From the top of Davenport, you can poke around to assess the best aspect for your descent. The safest bet when the snow elsewhere is showing its age: Go for the direct north-facing trees off the hilltop. The initial descent is as quick as it is wondrous, so you can easily skin back up and lap it as many times as you like.
To get back to Alta, drop back the way you came from the Davenport ridgeline into Grizzly. To get back to Solitude, just go the rest of the way down the gut of Silver Fork. You’ll end up at a short, snowpacked road a quarter-mile skate from Solitude’s Eagle Express lift.
Pink Pine Ridge
Pink Pine is a short, easy, relatively safe tour—one of the mellowest in Little Cottonwood, in fact. So while it offers lovely north and northeast facing tree glades for good sheltered skiing, the rest of the ski crowd is onto the little secret. The solution? Hit it early in the morning soon after a storm cycle ends. The trail’s lower-canyon views look even better when illuminated by a sunrise glow, so you’ll see Pink Pine at its prettiest.

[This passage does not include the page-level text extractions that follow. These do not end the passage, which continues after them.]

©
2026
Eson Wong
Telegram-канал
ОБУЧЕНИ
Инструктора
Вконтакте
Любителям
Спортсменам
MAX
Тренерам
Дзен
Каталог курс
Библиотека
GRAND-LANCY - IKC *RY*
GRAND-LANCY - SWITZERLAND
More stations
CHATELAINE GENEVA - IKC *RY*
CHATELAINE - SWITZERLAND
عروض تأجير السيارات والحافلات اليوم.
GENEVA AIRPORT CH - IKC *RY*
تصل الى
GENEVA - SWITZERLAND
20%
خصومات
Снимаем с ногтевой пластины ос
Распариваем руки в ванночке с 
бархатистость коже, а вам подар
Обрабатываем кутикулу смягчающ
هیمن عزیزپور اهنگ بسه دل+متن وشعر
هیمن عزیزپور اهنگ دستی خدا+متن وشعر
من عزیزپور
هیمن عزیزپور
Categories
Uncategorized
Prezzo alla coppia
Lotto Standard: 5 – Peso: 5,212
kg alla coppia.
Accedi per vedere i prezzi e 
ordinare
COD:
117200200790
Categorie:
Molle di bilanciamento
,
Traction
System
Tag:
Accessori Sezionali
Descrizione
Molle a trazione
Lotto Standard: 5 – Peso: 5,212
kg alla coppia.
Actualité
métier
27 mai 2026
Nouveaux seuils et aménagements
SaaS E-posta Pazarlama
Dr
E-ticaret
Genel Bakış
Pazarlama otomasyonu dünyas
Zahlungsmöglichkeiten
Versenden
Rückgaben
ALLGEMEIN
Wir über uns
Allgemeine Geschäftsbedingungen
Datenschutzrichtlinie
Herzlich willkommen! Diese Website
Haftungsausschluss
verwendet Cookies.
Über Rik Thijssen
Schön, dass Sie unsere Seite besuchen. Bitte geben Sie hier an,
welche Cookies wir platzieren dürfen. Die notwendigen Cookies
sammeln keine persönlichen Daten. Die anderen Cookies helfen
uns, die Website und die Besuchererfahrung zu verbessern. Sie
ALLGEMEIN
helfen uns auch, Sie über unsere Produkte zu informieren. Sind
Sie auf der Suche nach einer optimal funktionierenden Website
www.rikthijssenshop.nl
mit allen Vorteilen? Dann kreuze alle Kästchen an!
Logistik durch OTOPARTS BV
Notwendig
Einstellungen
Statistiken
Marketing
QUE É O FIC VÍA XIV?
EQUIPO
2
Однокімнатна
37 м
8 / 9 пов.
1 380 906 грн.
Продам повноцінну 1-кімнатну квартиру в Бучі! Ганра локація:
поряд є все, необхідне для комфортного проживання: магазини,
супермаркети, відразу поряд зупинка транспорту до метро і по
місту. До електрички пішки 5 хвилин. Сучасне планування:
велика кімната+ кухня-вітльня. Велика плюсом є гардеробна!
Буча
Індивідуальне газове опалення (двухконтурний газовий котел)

Park at the White Pine parking lot, cross the canyon stream at the bridge, and follow the wide summer trail upwards and to the west. After almost a mile, you’ll come to a fork in the trail. You’ll want to head right, across the snow-covered bridge over the stream. (Heading left would take you to White Pine, which is lovely but not the plan of the day.)
After another quarter-mile or so, you’ll arrive at another turnoff to the left, located at the toe of a ridgeline that ascends between White and Red Pine gulleys. Take this turnoff and head up the ridgeline as long as you like. Most people go up about 500 feet from here, although you can go farther for more vertical.
For your descent, there are a few superb options. The likely best bet when the snow isn’t brand-spanking-new is to head northeast down the wide-spaced tree slope into White Pine. You’ll link back up with the skin track you came up.
As always, for any of these tours, go equipped with avy knowledge and a beacon, probe, and shovel. The Utah Avalanche Center offers a comprehensive daily forecast. And to help your route-finding, download the Wasatch Backcountry Skiing map to your phone—it’ll tell you exactly where you are on a topo map of ski routes in the Cottonwood Canyons.